Case Western settles sex harassment suit; Sing to study for bar

It was a GOOD week for:

Settling sensationalist sex cases, after Case Western Reserve University announced it had settled a lawsuit with a professor who alleged retaliation for reporting alleged sexual harassment of students and staff by former dean Lawrence Mitchell. Raymond Ku, a former associate dean, alleged that Mitchell potentially had sexually harassed law school faculty and staff. Mitchell resigned from the university in March.

The details of the resolution are confidential, per the statement. However, Ku is now director of the law school’s newly created Center for Cyberspace Law & Policy. The center had previously been an office, created in 2008, as a joint entity of other law school centers.

 

Unique ways to study for the bar exam, with the release of Study Songs, an app that helps students memorize bar exam material by turning the content into songs.

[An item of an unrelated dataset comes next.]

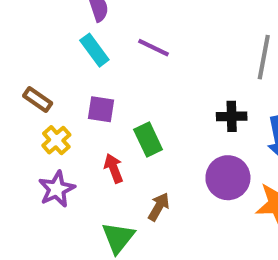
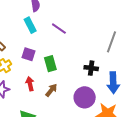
green rectangle: (148, 139) -> (50, 64), moved
brown arrow: (159, 207) -> (51, 90), moved

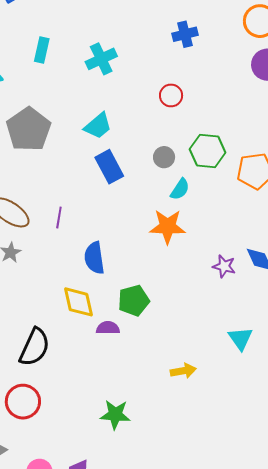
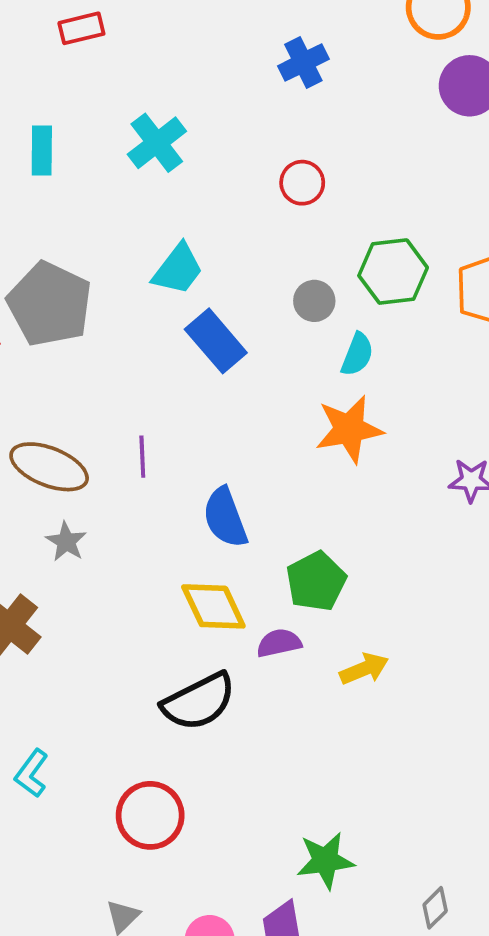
black semicircle: (34, 347) -> (199, 702), moved, turned 51
yellow arrow: (183, 371) -> (364, 669), moved
green star: (115, 415) -> (325, 861), moved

Study Songs offers 70 original songs that cover a variety of topics from the Multi-State Bar Exam, from contracts to torts. The songs were all written by lawyers who have graduated from Ivy League schools, and co-produced with a singer from “Glee.” Each song comes with an interactive readout of the lyrics, which include definitions that the student can click for more information as they’re studying.

According to the company, the idea is based on the philosophy that we easily recall information that’s set to music, such as song lyrics and grade-school lessons. The creators applied a similar principle when creating the app, which is marketed as both a contrast and a supplement to conventional study methods.

 

It was a BAD week for:

Legal education, after President Barack Obama tried to steer students away from a career in law. The president hosted a video chat interview from the White House in which Tumblr users posted questions for him to answer. On the topic of future prospects for humanities majors, Obama admitted that a changing economy made the opportunities bleak.

"We have enough lawyers, although it's a fine profession," Obama said. "I can say that because I'm a lawyer."

Obama instead encouraged students to study STEM fields to better prepare them for higher-paying jobs after graduation. The president went on to acknowledge that students will most likely do best in a field that they’re passionate about, but added that there will be times when they have to take a job just to pay the bills.